Please pull out every line of the data below that contains the string "than", copying each one in full. Case counts when matching.

** Opening Source material block **

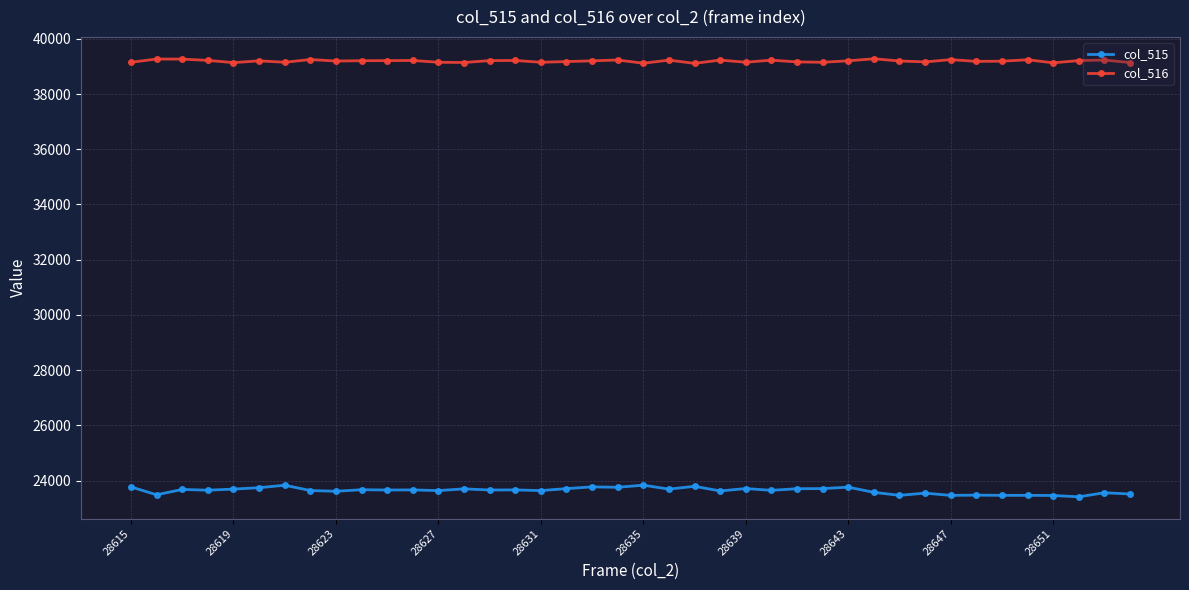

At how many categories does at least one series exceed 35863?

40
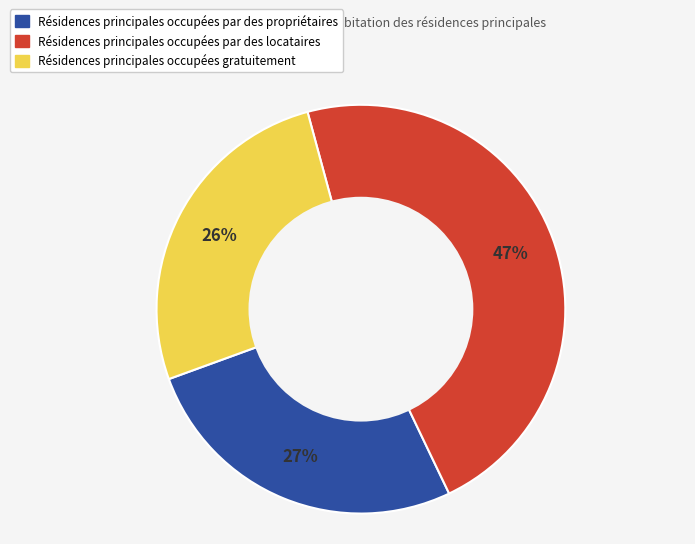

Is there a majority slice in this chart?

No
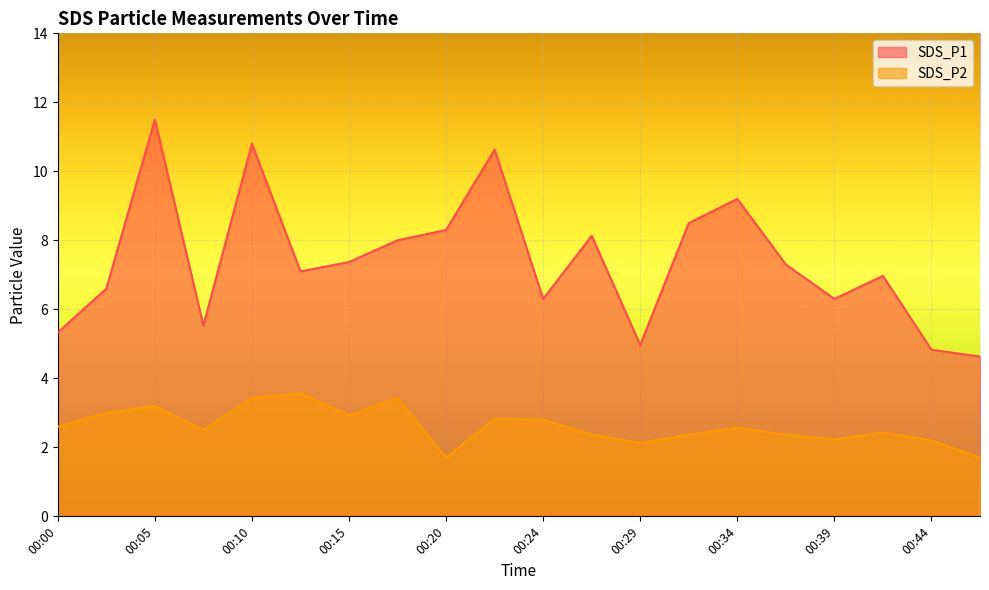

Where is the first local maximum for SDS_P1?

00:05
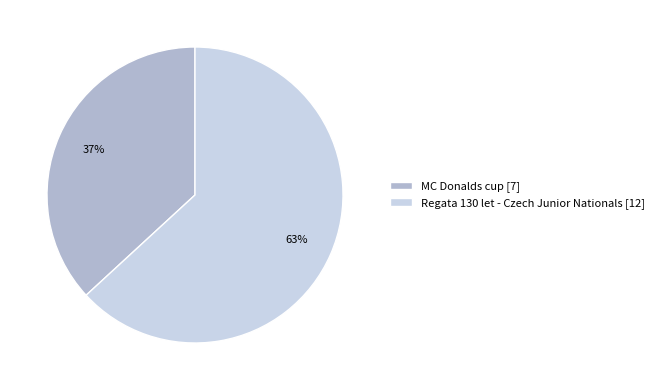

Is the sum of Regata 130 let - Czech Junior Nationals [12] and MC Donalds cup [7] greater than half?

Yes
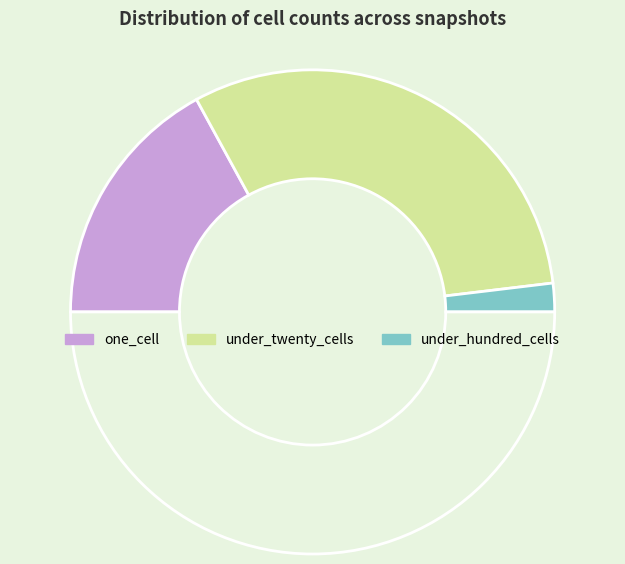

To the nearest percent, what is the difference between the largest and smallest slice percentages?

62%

** Closing Source material block **
** Opening Source material block **

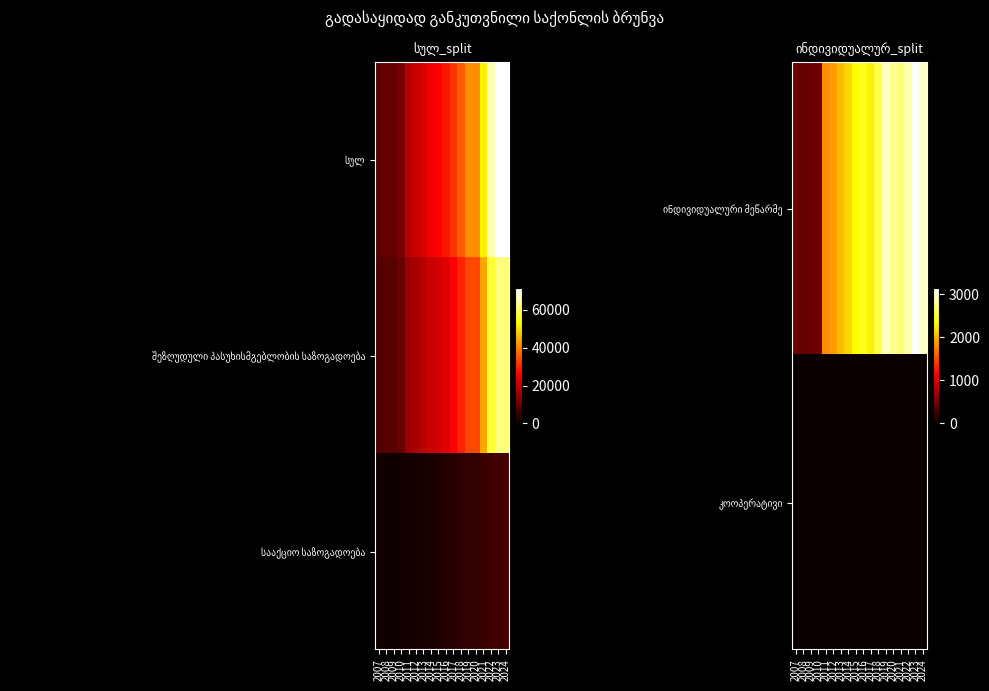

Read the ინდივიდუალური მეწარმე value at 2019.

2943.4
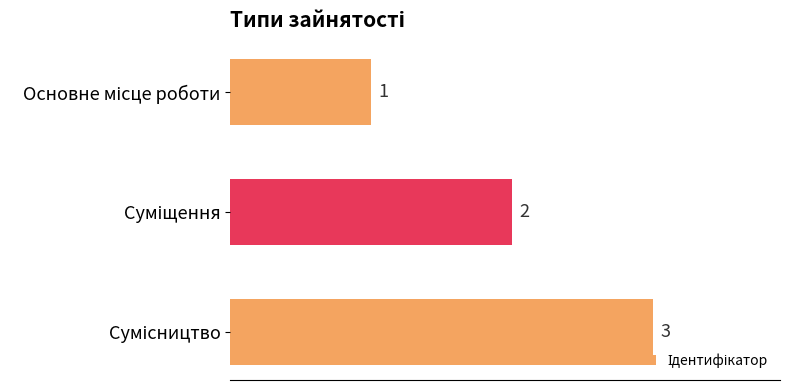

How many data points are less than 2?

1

** Closing Source material block **

- [Answer box]
Is the sum of Regata 130 let - Czech Junior Nationals [12] and MC Donalds cup [7] greater than half?
How many data points are less than 2?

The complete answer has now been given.